Output the data word for word, dropping every image.

==== PROVIDED MATERIAL

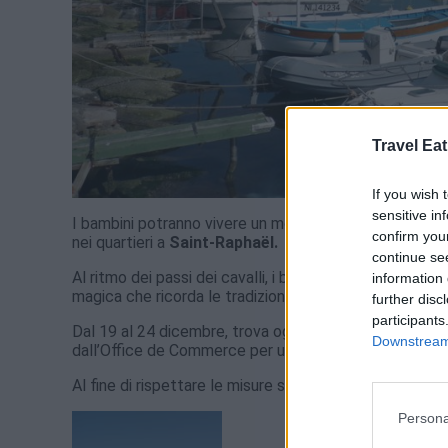
Travel Eat
If you wish 
sensitive in
I bambini potranno vivere un momento privilegiato e m
confirm you
nei quartieri a
Saint-Raphaël.
continue se
Al ritmo dei passi dei cavalli, i bambini saranno co
information 
magica che ricorda le tradizioni di un tempo.
further disc
participants
Dal 19 al 24 dicembre, trova ogni pomeriggio la carroz
Downstream 
dall’Office de Commerce per un tour gratuito del cent
Al fine di rispettare le misure sanitarie, massimo 4 ba
Persona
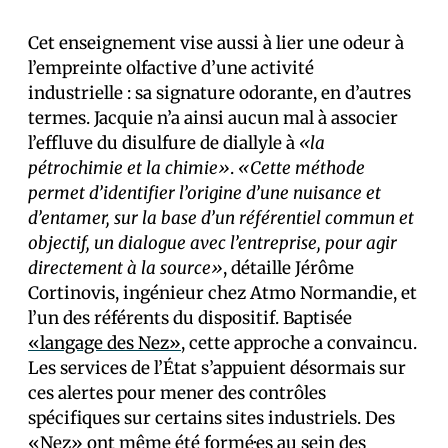
Cet enseignement vise aussi à lier une odeur à
l’empreinte olfactive d’une activité
industrielle : sa signature odorante, en d’autres
termes. Jacquie n’a ainsi aucun mal à associer
l’effluve du disulfure de diallyle à
«la
pétrochimie et la chimie»
.
«Cette méthode
permet d’identifier l’origine d’une nuisance et
d’entamer, sur la base d’un référentiel commun et
objectif, un dialogue avec l’entreprise, pour agir
directement à la source»
, détaille Jérôme
Cortinovis, ingénieur chez Atmo Normandie, et
l’un des référents du dispositif. Baptisée
«langage des Nez»
, cette approche a convaincu.
Les services de l’État s’appuient désormais sur
ces alertes pour mener des contrôles
spécifiques sur certains sites industriels. Des
«Nez» ont même été formé·es au sein des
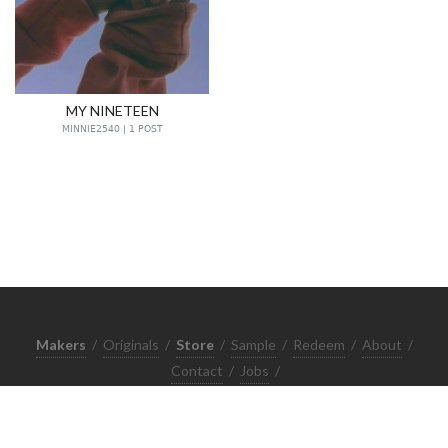
MY NINETEEN
MINNIE2540 | 1 POST
Makers
/
Originals
/
Store
/
Sample
/
Redeem
/
About
/
Contact
/
Jobs
/
Copyrights © 2015 All Rights Reserved by Minimore
ภาพและเนื้อหาในเว็บไซต์นี้เป็นงานมีลิขสิทธิ์ ห้ามทำซ้ำหรือดัดแปลง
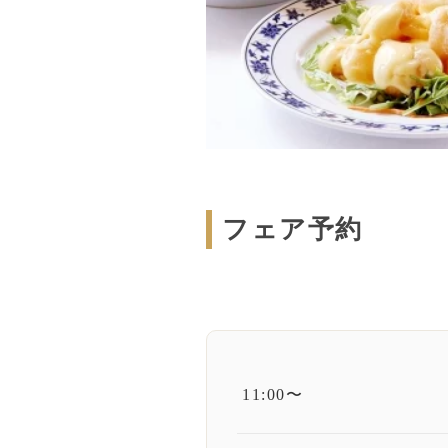
フェア予約
11:00〜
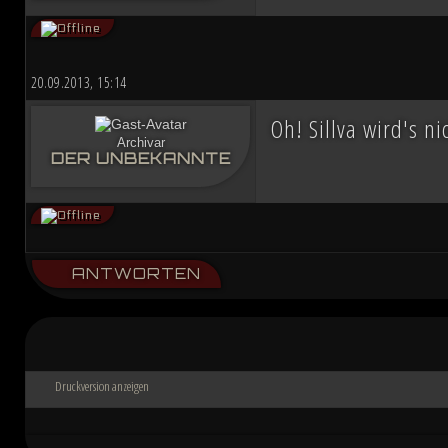
20.09.2013, 15:14
Oh! Sillva wird's n
Archivar
DER UNBEKANNTE
ANTWORTEN
Druckversion anzeigen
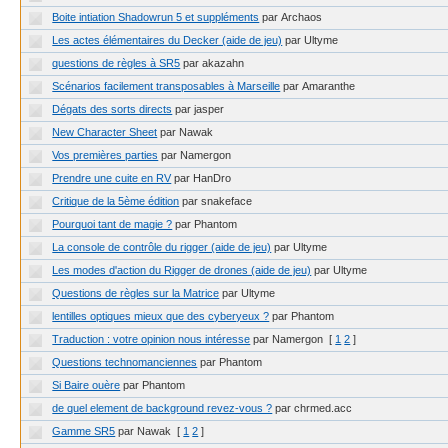
Boite intiation Shadowrun 5 et suppléments
par Archaos
Les actes élémentaires du Decker (aide de jeu)
par Ultyme
questions de règles à SR5
par akazahn
Scénarios facilement transposables à Marseille
par Amaranthe
Dégats des sorts directs
par jasper
New Character Sheet
par Nawak
Vos premières parties
par Namergon
Prendre une cuite en RV
par HanDro
Critique de la 5ème édition
par snakeface
Pourquoi tant de magie ?
par Phantom
La console de contrôle du rigger (aide de jeu)
par Ultyme
Les modes d'action du Rigger de drones (aide de jeu)
par Ultyme
Questions de règles sur la Matrice
par Ultyme
lentilles optiques mieux que des cyberyeux ?
par Phantom
Traduction : votre opinion nous intéresse
par Namergon
[
1
2
]
Questions technomanciennes
par Phantom
Si Baire ouère
par Phantom
de quel element de background revez-vous ?
par chrmed.acc
Gamme SR5
par Nawak
[
1
2
]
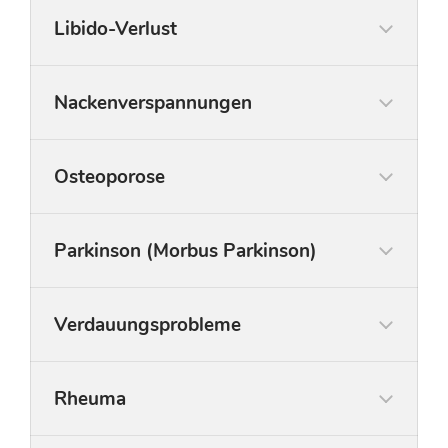
Übung: STEHEN und LIEGEN
Libido-Verlust
Nackenverspannungen
Osteoporose
Parkinson (Morbus Parkinson)
Verdauungsprobleme
Rheuma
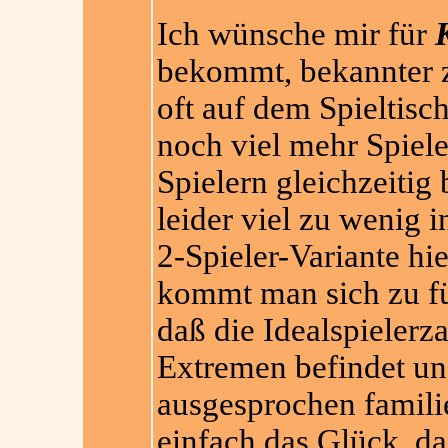
Ich wünsche mir für
bekommt, bekannter z
oft auf dem Spieltisc
noch viel mehr Spiele
Spielern gleichzeitig
leider viel zu wenig 
2-Spieler-Variante hie
kommt man sich zu fün
daß die Idealspielerz
Extremen befindet un
ausgesprochen familie
einfach das Glück, da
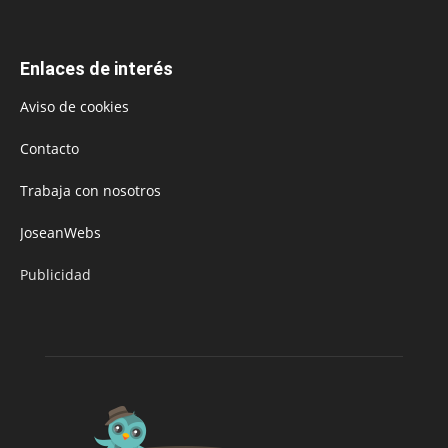
Enlaces de interés
Aviso de cookies
Contacto
Trabaja con nosotros
JoseanWebs
Publicidad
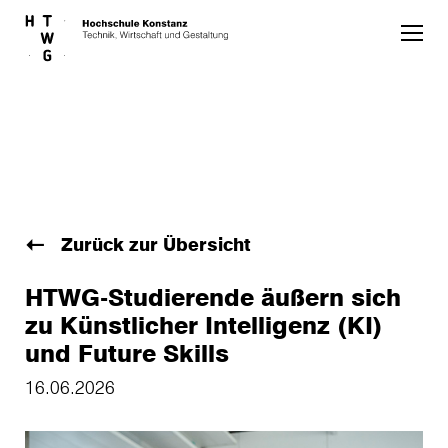
Skip to main content
Zurück zur Übersicht
HTWG-Studierende äußern sich
zu Künstlicher Intelligenz (KI)
und Future Skills
16.06.2026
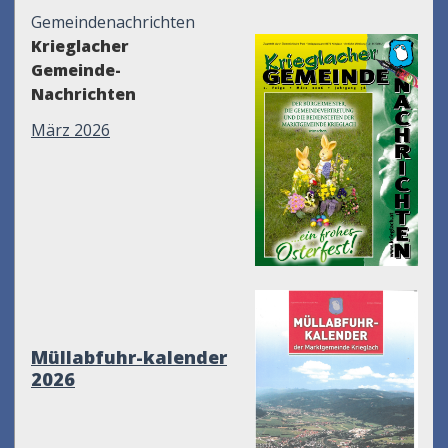
Gemeindenachrichten
Krieglacher
Gemeinde-
Nachrichten
März 2026
Müllabfuhr-kalender
2026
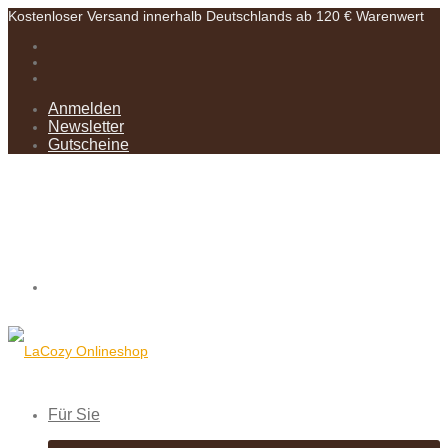
Kostenloser Versand innerhalb Deutschlands ab 120 € Warenwert
Anmelden
Newsletter
Gutscheine
Für Sie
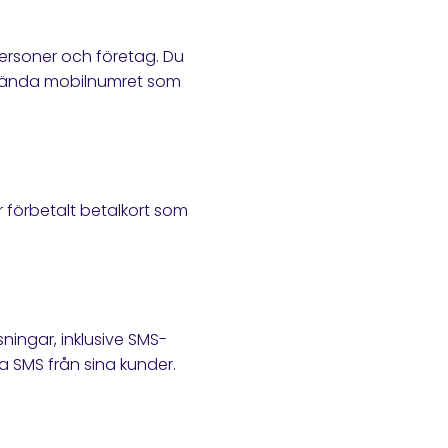
personer och företag. Du
använda mobilnumret som
r förbetalt betalkort som
ningar, inklusive SMS-
 SMS från sina kunder.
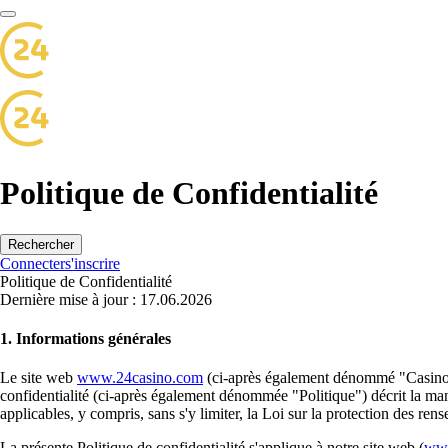
Politique de Confidentialité
Rechercher
Connecter
s'inscrire
Politique de Confidentialité
Dernière mise à jour : 17.06.2026
1. Informations générales
Le site web
www.24casino.com
(ci-après également dénommé "Casino", 
confidentialité (ci-après également dénommée "Politique") décrit la ma
applicables, y compris, sans s'y limiter, la Loi sur la protection des
La présente Politique de confidentialité s'applique à notre site web (
www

========

:: ANSWER ::
Travel Eat
If you wish 
sensitive in
I bambini potranno vivere un momento privilegiato e m
confirm you
nei quartieri a
Saint-Raphaël.
continue se
Al ritmo dei passi dei cavalli, i bambini saranno co
information 
magica che ricorda le tradizioni di un tempo.
further disc
participants
Dal 19 al 24 dicembre, trova ogni pomeriggio la carroz
Downstream 
dall’Office de Commerce per un tour gratuito del cent
Al fine di rispettare le misure sanitarie, massimo 4 ba
Persona
Cet enseignement vise aussi à lier une odeur à
l’empreinte olfactive d’une activité
industrielle : sa signature odorante, en d’autres
termes. Jacquie n’a ainsi aucun mal à associer
l’effluve du disulfure de diallyle à
«la
pétrochimie et la chimie»
.
«Cette méthode
permet d’identifier l’origine d’une nuisance et
d’entamer, sur la base d’un référentiel commun et
objectif, un dialogue avec l’entreprise, pour agir
directement à la source»
, détaille Jérôme
Cortinovis, ingénieur chez Atmo Normandie, et
l’un des référents du dispositif. Baptisée
«langage des Nez»
, cette approche a convaincu.
Les services de l’État s’appuient désormais sur
ces alertes pour mener des contrôles
spécifiques sur certains sites industriels. Des
«Nez» ont même été formé·es au sein des
MY NINETEEN
MINNIE2540 | 1 POST
Makers
/
Originals
/
Store
/
Sample
/
Redeem
/
About
/
Contact
/
Jobs
/
Copyrights © 2015 All Rights Reserved by Minimore
ภาพและเนื้อหาในเว็บไซต์นี้เป็นงานมีลิขสิทธิ์ ห้ามทำซ้ำหรือดัดแปลง
フェア予約
11:00〜
20.09.2013, 15:14
Oh! Sillva wird's n
Archivar
DER UNBEKANNTE
ANTWORTEN
Druckversion anzeigen
Boite intiation Shadowrun 5 et suppléments
par Archaos
Les actes élémentaires du Decker (aide de jeu)
par Ultyme
questions de règles à SR5
par akazahn
Scénarios facilement transposables à Marseille
par Amaranthe
Dégats des sorts directs
par jasper
New Character Sheet
par Nawak
Vos premières parties
par Namergon
Prendre une cuite en RV
par HanDro
Critique de la 5ème édition
par snakeface
Pourquoi tant de magie ?
par Phantom
La console de contrôle du rigger (aide de jeu)
par Ultyme
Les modes d'action du Rigger de drones (aide de jeu)
par Ultyme
Questions de règles sur la Matrice
par Ultyme
lentilles optiques mieux que des cyberyeux ?
par Phantom
Traduction : votre opinion nous intéresse
par Namergon
[
1
2
]
Questions technomanciennes
par Phantom
Si Baire ouère
par Phantom
de quel element de background revez-vous ?
par chrmed.acc
Gamme SR5
par Nawak
[
1
2
]
Übung: STEHEN und LIEGEN
Libido-Verlust
Nackenverspannungen
Osteoporose
Parkinson (Morbus Parkinson)
Verdauungsprobleme
Rheuma
Ich wünsche mir für
bekommt, bekannter z
oft auf dem Spieltisc
noch viel mehr Spiele
Spielern gleichzeitig
leider viel zu wenig 
2-Spieler-Variante hie
kommt man sich zu fün
daß die Idealspielerz
Extremen befindet un
ausgesprochen familie
einfach das Glück, da
Enlaces de interés
Aviso de cookies
Contacto
Trabaja con nosotros
JoseanWebs
Publicidad
Skip to main content
Zurück zur Übersicht
HTWG-Studierende äußern sich
zu Künstlicher Intelligenz (KI)
und Future Skills
16.06.2026
Gemeindenachrichten
Krieglacher
Gemeinde-
Nachrichten
März 2026
Müllabfuhr-kalender
2026
Kostenloser Versand innerhalb Deutschlands ab 120 € Warenwert
Anmelden
Newsletter
Gutscheine
Für Sie
personer och företag. Du
använda mobilnumret som
r förbetalt betalkort som
ningar, inklusive SMS-
 SMS från sina kunder.
Politique de Confidentialité
Rechercher
Connecter
s'inscrire
Politique de Confidentialité
Dernière mise à jour : 17.06.2026
1. Informations générales
Le site web
www.24casino.com
(ci-après également dénommé "Casino", 
confidentialité (ci-après également dénommée "Politique") décrit la ma
applicables, y compris, sans s'y limiter, la Loi sur la protection des
La présente Politique de confidentialité s'applique à notre site web (
www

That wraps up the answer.